§ **TEXT EXCERPT**:
start
# Characterization of Inverse Problem in Color Reproduction Using RFR and SVR

In [1]:
import pandas as pd
from sklearn.metrics import mean_squared_error
import numpy as np
from sklearn.ensemble import RandomForestRegressor
from sklearn.svm import SVR

In [2]:
print('In your folder, there should be a TrainingRGB.xls, TrainingXYZ.xls, ValidationRGB.xls, and ValidationXYZ.xls.')

TrainingRGB = pd.read_excel('TrainingRGB.xls', header=None)
TrainingXYZ = pd.read_excel('TrainingXYZ.xls', header=None)

ValidationRGB = pd.read_excel('ValidationRGB.xls', header=None)
ValidationXYZ = pd.read_excel('ValidationXYZ.xls', header=None)

In your folder, there should be a TrainingRGB.xls, TrainingXYZ.xls, ValidationRGB.xls, and ValidationXYZ.xls.


# RFR

In [3]:
def custom_gradient_boosting_rfr(rf_regressor, samples, labels, hyperparameters):
    best_mse = float('inf')
    best_hyperparameters = {}
    prev_mse = float('inf')
    min_gradient_step = float('inf')
    tolerance = 1  # Tolerance for stopping criteria

    while True:
        # Sample hyperparameters from the ranges
        sampled_params = {
            param: np.random.randint(param_range[0], param_range[1] + 1)
            for param, param_range in hyperparameters.items()
        }
        
        rf_regressor.set_params(**sampled_params)
            
        # Train the Random Forest with the sampled hyperparameters
        rf_regressor.fit(samples, labels)
            
        # Predictions
        predictions = rf_regressor.predict(samples)
        mse = mean_squared_error(labels, predictions, multioutput='raw_values')
            
        # Check if this combination of hyperparameters is the best so far
        if np.mean(mse) < best_mse:
            best_mse = np.mean(mse)
            best_hyperparameters = sampled_params
        
        # Calculate gradient step
        gradient_step = abs(prev_mse - np.mean(mse))
        if gradient_step < min_gradient_step:
            min_gradient_step = gradient_step
        
        # Check stopping criteria
        if gradient_step < tolerance:
            break
            
        prev_mse = np.mean(mse)
end
In the color reproduction notebook above, what value is assigned to the tolerance for the stopping criteria?

§ **RECORD LIST**:
start
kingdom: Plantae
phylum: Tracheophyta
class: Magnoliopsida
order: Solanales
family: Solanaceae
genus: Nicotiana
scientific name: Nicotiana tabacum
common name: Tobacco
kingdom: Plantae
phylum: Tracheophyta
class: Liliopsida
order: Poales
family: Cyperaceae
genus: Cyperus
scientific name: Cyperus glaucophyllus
end
start
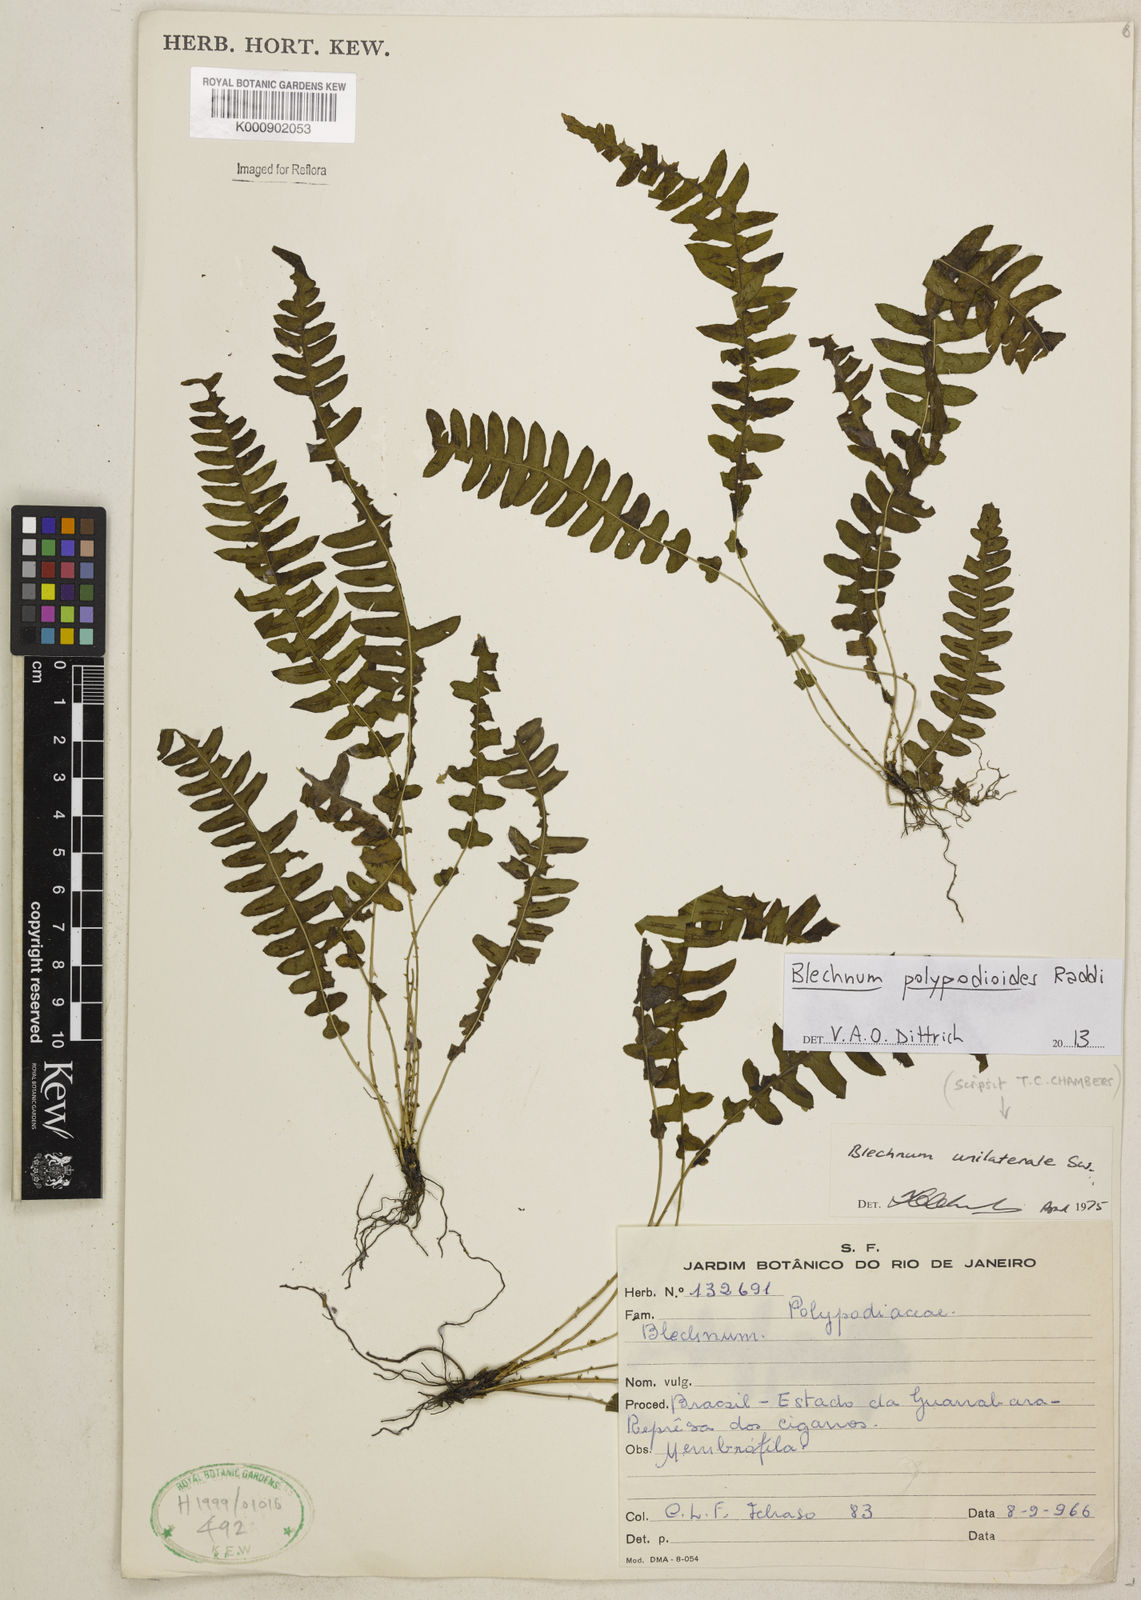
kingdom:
end
§ **FULL SOLUTION**: 1